### About this task
For every entry below, give an exact repeat and leave out the pictures.

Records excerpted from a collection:

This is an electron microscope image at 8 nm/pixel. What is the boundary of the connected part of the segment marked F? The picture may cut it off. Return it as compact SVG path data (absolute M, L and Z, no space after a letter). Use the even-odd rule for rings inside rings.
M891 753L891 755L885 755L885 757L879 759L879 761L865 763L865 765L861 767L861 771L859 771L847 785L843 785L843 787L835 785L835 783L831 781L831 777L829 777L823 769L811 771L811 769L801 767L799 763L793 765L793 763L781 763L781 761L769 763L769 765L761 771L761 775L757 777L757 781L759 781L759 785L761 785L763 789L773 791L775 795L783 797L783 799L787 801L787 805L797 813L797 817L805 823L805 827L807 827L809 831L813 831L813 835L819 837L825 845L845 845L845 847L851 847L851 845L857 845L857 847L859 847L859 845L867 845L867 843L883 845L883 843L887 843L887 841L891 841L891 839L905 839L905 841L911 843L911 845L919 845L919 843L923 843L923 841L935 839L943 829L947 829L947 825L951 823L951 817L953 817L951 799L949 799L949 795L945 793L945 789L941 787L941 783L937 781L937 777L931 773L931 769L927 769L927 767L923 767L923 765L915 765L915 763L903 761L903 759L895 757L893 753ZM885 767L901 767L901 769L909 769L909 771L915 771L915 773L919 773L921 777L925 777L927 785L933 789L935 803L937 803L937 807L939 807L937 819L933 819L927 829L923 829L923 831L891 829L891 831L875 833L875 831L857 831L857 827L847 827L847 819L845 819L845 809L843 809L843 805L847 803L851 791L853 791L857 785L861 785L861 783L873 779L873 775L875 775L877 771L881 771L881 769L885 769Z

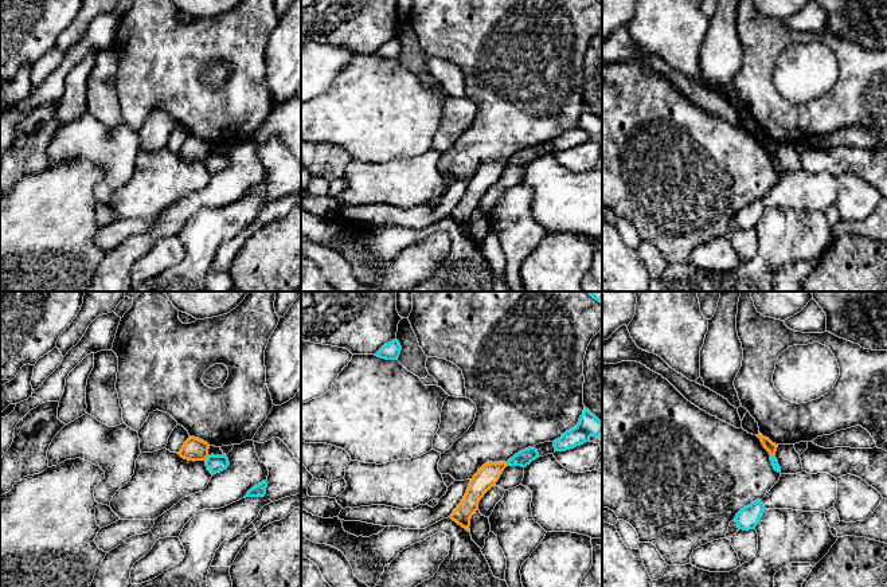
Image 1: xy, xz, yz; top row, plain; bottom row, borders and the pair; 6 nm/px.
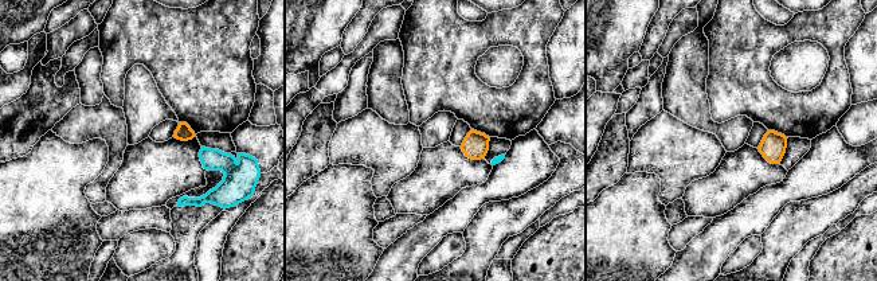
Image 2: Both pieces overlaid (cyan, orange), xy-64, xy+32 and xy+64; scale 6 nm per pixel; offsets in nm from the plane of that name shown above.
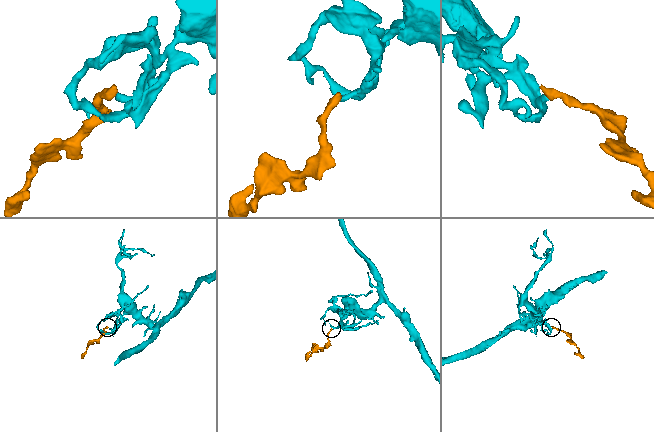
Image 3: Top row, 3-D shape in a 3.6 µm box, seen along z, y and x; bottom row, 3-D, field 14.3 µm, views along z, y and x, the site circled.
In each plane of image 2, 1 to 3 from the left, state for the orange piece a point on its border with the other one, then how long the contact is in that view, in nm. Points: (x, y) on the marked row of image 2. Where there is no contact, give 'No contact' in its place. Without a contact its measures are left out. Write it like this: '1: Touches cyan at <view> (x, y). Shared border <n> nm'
1: No contact
2: No contact
3: No contact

### Response to this exercise
This is an electron microscope image at 8 nm/pixel. What is the boundary of the connected part of the segment marked F? The picture may cut it off. Return it as compact SVG path data (absolute M, L and Z, no space after a letter). Use the even-odd rule for rings inside rings.
M891 753L891 755L885 755L885 757L879 759L879 761L865 763L865 765L861 767L861 771L859 771L847 785L843 785L843 787L835 785L835 783L831 781L831 777L829 777L823 769L811 771L811 769L801 767L799 763L793 765L793 763L781 763L781 761L769 763L769 765L761 771L761 775L757 777L757 781L759 781L759 785L761 785L763 789L773 791L775 795L783 797L783 799L787 801L787 805L797 813L797 817L805 823L805 827L807 827L809 831L813 831L813 835L819 837L825 845L845 845L845 847L851 847L851 845L857 845L857 847L859 847L859 845L867 845L867 843L883 845L883 843L887 843L887 841L891 841L891 839L905 839L905 841L911 843L911 845L919 845L919 843L923 843L923 841L935 839L943 829L947 829L947 825L951 823L951 817L953 817L951 799L949 799L949 795L945 793L945 789L941 787L941 783L937 781L937 777L931 773L931 769L927 769L927 767L923 767L923 765L915 765L915 763L903 761L903 759L895 757L893 753ZM885 767L901 767L901 769L909 769L909 771L915 771L915 773L919 773L921 777L925 777L927 785L933 789L935 803L937 803L937 807L939 807L937 819L933 819L927 829L923 829L923 831L891 829L891 831L875 833L875 831L857 831L857 827L847 827L847 819L845 819L845 809L843 809L843 805L847 803L851 791L853 791L857 785L861 785L861 783L873 779L873 775L875 775L877 771L881 771L881 769L885 769Z

Image 1: xy, xz, yz; top row, plain; bottom row, borders and the pair; 6 nm/px.
Image 2: Both pieces overlaid (cyan, orange), xy-64, xy+32 and xy+64; scale 6 nm per pixel; offsets in nm from the plane of that name shown above.
Image 3: Top row, 3-D shape in a 3.6 µm box, seen along z, y and x; bottom row, 3-D, field 14.3 µm, views along z, y and x, the site circled.
In each plane of image 2, 1 to 3 from the left, state for the orange piece a point on its border with the other one, then how long the contact is in that view, in nm. Points: (x, y) on the marked row of image 2. Where there is no contact, give 'No contact' in its place. Without a contact its measures are left out. Write it like this: '1: Touches cyan at <view> (x, y). Shared border <n> nm'
1: No contact
2: No contact
3: No contact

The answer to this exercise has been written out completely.